### DATA EXTRACT
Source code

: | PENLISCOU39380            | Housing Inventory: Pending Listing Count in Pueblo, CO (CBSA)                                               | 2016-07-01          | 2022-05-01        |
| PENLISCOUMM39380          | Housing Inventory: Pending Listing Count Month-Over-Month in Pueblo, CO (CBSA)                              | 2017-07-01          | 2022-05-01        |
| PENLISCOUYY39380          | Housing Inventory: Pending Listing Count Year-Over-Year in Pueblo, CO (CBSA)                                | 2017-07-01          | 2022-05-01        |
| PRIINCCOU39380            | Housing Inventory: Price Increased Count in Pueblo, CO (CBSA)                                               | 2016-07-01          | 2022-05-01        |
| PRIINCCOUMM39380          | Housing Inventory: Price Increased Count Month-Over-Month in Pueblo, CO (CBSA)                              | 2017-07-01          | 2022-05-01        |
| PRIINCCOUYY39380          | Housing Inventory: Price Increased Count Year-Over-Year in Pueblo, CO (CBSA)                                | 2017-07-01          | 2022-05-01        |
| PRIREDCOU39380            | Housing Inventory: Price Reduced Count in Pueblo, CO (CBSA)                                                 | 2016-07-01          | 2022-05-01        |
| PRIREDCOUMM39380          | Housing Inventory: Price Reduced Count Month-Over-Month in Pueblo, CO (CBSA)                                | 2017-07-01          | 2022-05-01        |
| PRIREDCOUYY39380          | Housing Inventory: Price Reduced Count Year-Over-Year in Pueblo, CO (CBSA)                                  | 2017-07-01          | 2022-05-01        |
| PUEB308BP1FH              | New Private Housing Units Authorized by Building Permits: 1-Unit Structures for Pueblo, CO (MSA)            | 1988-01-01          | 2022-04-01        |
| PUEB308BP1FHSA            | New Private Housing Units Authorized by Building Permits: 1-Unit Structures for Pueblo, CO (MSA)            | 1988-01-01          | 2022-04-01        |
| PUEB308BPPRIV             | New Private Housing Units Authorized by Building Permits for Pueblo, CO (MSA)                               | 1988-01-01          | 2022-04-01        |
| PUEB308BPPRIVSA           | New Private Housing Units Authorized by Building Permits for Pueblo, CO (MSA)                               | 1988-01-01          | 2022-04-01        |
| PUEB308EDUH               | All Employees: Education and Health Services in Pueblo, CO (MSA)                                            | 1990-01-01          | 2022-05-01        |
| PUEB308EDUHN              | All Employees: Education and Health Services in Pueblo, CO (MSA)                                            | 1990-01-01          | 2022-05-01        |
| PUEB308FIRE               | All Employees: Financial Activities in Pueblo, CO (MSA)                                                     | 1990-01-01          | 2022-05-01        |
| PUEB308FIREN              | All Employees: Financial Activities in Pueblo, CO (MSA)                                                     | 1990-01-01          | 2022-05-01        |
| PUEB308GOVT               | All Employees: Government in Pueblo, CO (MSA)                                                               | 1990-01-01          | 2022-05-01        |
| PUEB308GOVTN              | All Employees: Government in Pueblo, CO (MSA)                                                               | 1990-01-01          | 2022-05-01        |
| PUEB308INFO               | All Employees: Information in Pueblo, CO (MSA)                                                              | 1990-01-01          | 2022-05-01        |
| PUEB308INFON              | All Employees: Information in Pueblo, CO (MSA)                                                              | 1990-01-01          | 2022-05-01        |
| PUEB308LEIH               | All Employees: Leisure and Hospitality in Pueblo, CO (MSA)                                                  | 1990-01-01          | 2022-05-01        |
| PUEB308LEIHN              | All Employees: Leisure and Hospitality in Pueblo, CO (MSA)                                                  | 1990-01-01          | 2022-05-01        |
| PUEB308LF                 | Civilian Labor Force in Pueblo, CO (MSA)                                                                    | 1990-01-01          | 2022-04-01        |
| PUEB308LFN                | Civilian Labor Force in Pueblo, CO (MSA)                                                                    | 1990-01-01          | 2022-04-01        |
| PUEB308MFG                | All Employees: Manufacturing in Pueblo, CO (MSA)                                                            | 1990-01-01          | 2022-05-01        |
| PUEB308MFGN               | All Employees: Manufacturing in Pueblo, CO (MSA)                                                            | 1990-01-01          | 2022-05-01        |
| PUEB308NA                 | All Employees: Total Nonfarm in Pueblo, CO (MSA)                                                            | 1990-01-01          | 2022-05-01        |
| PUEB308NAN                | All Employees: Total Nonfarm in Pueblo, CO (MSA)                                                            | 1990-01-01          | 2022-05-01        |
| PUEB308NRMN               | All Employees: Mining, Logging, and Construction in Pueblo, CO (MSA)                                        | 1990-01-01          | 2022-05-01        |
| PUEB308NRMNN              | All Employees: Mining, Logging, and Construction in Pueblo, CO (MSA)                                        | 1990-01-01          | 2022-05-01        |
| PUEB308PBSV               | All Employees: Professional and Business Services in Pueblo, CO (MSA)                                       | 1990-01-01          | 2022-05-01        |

### ABOUT THIS EXERCISE
One exact transcript of the whole listing is the expected answer.

### RESULT OF THIS TASK
Source code

: | PENLISCOU39380            | Housing Inventory: Pending Listing Count in Pueblo, CO (CBSA)                                               | 2016-07-01          | 2022-05-01        |
| PENLISCOUMM39380          | Housing Inventory: Pending Listing Count Month-Over-Month in Pueblo, CO (CBSA)                              | 2017-07-01          | 2022-05-01        |
| PENLISCOUYY39380          | Housing Inventory: Pending Listing Count Year-Over-Year in Pueblo, CO (CBSA)                                | 2017-07-01          | 2022-05-01        |
| PRIINCCOU39380            | Housing Inventory: Price Increased Count in Pueblo, CO (CBSA)                                               | 2016-07-01          | 2022-05-01        |
| PRIINCCOUMM39380          | Housing Inventory: Price Increased Count Month-Over-Month in Pueblo, CO (CBSA)                              | 2017-07-01          | 2022-05-01        |
| PRIINCCOUYY39380          | Housing Inventory: Price Increased Count Year-Over-Year in Pueblo, CO (CBSA)                                | 2017-07-01          | 2022-05-01        |
| PRIREDCOU39380            | Housing Inventory: Price Reduced Count in Pueblo, CO (CBSA)                                                 | 2016-07-01          | 2022-05-01        |
| PRIREDCOUMM39380          | Housing Inventory: Price Reduced Count Month-Over-Month in Pueblo, CO (CBSA)                                | 2017-07-01          | 2022-05-01        |
| PRIREDCOUYY39380          | Housing Inventory: Price Reduced Count Year-Over-Year in Pueblo, CO (CBSA)                                  | 2017-07-01          | 2022-05-01        |
| PUEB308BP1FH              | New Private Housing Units Authorized by Building Permits: 1-Unit Structures for Pueblo, CO (MSA)            | 1988-01-01          | 2022-04-01        |
| PUEB308BP1FHSA            | New Private Housing Units Authorized by Building Permits: 1-Unit Structures for Pueblo, CO (MSA)            | 1988-01-01          | 2022-04-01        |
| PUEB308BPPRIV             | New Private Housing Units Authorized by Building Permits for Pueblo, CO (MSA)                               | 1988-01-01          | 2022-04-01        |
| PUEB308BPPRIVSA           | New Private Housing Units Authorized by Building Permits for Pueblo, CO (MSA)                               | 1988-01-01          | 2022-04-01        |
| PUEB308EDUH               | All Employees: Education and Health Services in Pueblo, CO (MSA)                                            | 1990-01-01          | 2022-05-01        |
| PUEB308EDUHN              | All Employees: Education and Health Services in Pueblo, CO (MSA)                                            | 1990-01-01          | 2022-05-01        |
| PUEB308FIRE               | All Employees: Financial Activities in Pueblo, CO (MSA)                                                     | 1990-01-01          | 2022-05-01        |
| PUEB308FIREN              | All Employees: Financial Activities in Pueblo, CO (MSA)                                                     | 1990-01-01          | 2022-05-01        |
| PUEB308GOVT               | All Employees: Government in Pueblo, CO (MSA)                                                               | 1990-01-01          | 2022-05-01        |
| PUEB308GOVTN              | All Employees: Government in Pueblo, CO (MSA)                                                               | 1990-01-01          | 2022-05-01        |
| PUEB308INFO               | All Employees: Information in Pueblo, CO (MSA)                                                              | 1990-01-01          | 2022-05-01        |
| PUEB308INFON              | All Employees: Information in Pueblo, CO (MSA)                                                              | 1990-01-01          | 2022-05-01        |
| PUEB308LEIH               | All Employees: Leisure and Hospitality in Pueblo, CO (MSA)                                                  | 1990-01-01          | 2022-05-01        |
| PUEB308LEIHN              | All Employees: Leisure and Hospitality in Pueblo, CO (MSA)                                                  | 1990-01-01          | 2022-05-01        |
| PUEB308LF                 | Civilian Labor Force in Pueblo, CO (MSA)                                                                    | 1990-01-01          | 2022-04-01        |
| PUEB308LFN                | Civilian Labor Force in Pueblo, CO (MSA)                                                                    | 1990-01-01          | 2022-04-01        |
| PUEB308MFG                | All Employees: Manufacturing in Pueblo, CO (MSA)                                                            | 1990-01-01          | 2022-05-01        |
| PUEB308MFGN               | All Employees: Manufacturing in Pueblo, CO (MSA)                                                            | 1990-01-01          | 2022-05-01        |
| PUEB308NA                 | All Employees: Total Nonfarm in Pueblo, CO (MSA)                                                            | 1990-01-01          | 2022-05-01        |
| PUEB308NAN                | All Employees: Total Nonfarm in Pueblo, CO (MSA)                                                            | 1990-01-01          | 2022-05-01        |
| PUEB308NRMN               | All Employees: Mining, Logging, and Construction in Pueblo, CO (MSA)                                        | 1990-01-01          | 2022-05-01        |
| PUEB308NRMNN              | All Employees: Mining, Logging, and Construction in Pueblo, CO (MSA)                                        | 1990-01-01          | 2022-05-01        |
| PUEB308PBSV               | All Employees: Professional and Business Services in Pueblo, CO (MSA)                                       | 1990-01-01          | 2022-05-01        |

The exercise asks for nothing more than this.